Chick has a thing about the Druids. Several tracts warn against the dangers of Halloween; the apparently innocent custom of "trick or treat" is itself a sinister relic of Druidic ceremonies, and even today Satanist conspiracies use the holiday as an excuse for HUMAN SACRIFICE! (Wow! That's heavy!) In "Boo," a group of suburban Satanists load their trick or treat candies with drugs and razorblades. Eight-year old Johnny Dexter dies of a drug overdose; his last word, appropriately enough, is "YAAAAAAHHH!" Months later, the neighbors learn the dark truth behind little Johnny's death. "The children who are mutilated and murdered every Halloween are no accident," born-again Becky tells them solemnly. "They are carefully planned sacrifices to Satan, carried out by those who serve and worship him." Her audience reels in horror: "Are you saying little Susie and Jerry are under Satan's influence?" The answer, of course, is yes--J.T.C. can be pretty predictable--but the story has a happy ending: Becky leads the children to Christ before they are swallowed up by juvenile delinquency and the forces of Evil. (Now that's a real treat!)

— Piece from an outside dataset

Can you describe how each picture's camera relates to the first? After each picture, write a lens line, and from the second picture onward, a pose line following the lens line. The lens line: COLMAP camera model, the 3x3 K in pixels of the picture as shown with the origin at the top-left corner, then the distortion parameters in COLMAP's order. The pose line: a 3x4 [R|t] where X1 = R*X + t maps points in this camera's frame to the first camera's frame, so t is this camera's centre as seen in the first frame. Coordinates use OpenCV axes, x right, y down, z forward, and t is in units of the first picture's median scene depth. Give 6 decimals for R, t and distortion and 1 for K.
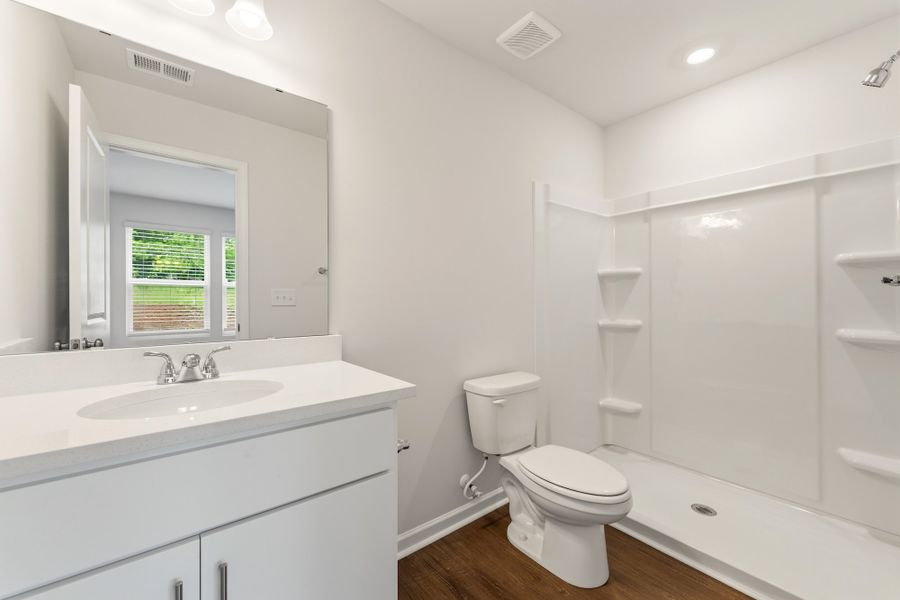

So long as J.T.C. sticks to his own peculiar obsessions, it's hard to resist his loopy charm. The trouble is that he goes further than this, treading along the well-worn paths of self-appointed saviors in the past who turned their conception of God's love into an excuse to hate. J.T.C is utterly obsessed with Catholicism, and that's putting it mildly. He's convinced that the pope is the Antichrist and that, in these Last Days, the Vatican (controlled by Satan) virtually rules the world. A number of the tracts take on Catholicism with a stunning viciousness. In "The Death Cookie"--one of his stranger tracts, and that's saying a lot--J.T.C. denounces the Catholic Eucharist ("the wafer god") as "the greatest religious con job in history." The more subtle "Why is Mary Crying?" denounces Catholicism's focus on the Virgin Mary as a misguided, if not actually evil, form of idol-worship. But Chick's anti-Catholicism goes well beyond a few tracts. The Chick catalog offers no less than 12 full-length books purporting to show that the Catholic Church is "really the Whore of Revelation 17." The books, with titles ranging from "Babylon Mystery Religion" to "Convert or Die!" run through a litany of lurid charges, all designed to prove that the Vatican is a "wealthy, global political organization that teaches a gospel contrary to the scriptures!" A six-part comic book series, based on the testimony of Alberto Rivera (purportedly a former Jesuit priest), details how the Vatican leaders are really modern-day "Godfathers." (There are shades here of the tactics of the 1920s-era Ku Klux Klan, which sent its female members on anti-Catholic speaking tours disguised as "escaped nuns.") According to Chick, the "Jesuit order seeks to dominate the world economy through [its] front organizations"--the Illuminati, the Mafia, the Masons, the New Agers, and, of course, the International Bankers. (What would a conspiracy theory be without the International Bankers?)
It's despicable--and yet, in the hands of Jack T. Chick, even the most vicious bigotry takes on a certain perverse charm; he's the Howard Stern of evangelicism, at once endearing and utterly vile. I'm repelled by Chick's fanaticism, his bigotry, the sadistic pleasure he takes in the torments of the unsaved; but at the same time I cannot help but be fascinated by the sheer artistry of his obsessions. Even now, in the dark of the night, poring over "Doom Town", or "The Only Hope," I sometimes wonder: what if Jack T. Chick is right? It's a frightening thought, to say the least. If this oddball paranoid is on the same wavelength as the Almighty, all I can say is: YAAAAAAAAAAHH!